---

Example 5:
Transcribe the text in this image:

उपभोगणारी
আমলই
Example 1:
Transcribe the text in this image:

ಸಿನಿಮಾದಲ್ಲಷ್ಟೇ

_ _ _ _

[Task description]
The data above must be restated word for word.

[Result]
---

Example 5:
Transcribe the text in this image:

उपभोगणारी
আমলই
Example 1:
Transcribe the text in this image:

ಸಿನಿಮಾದಲ್ಲಷ್ಟೇ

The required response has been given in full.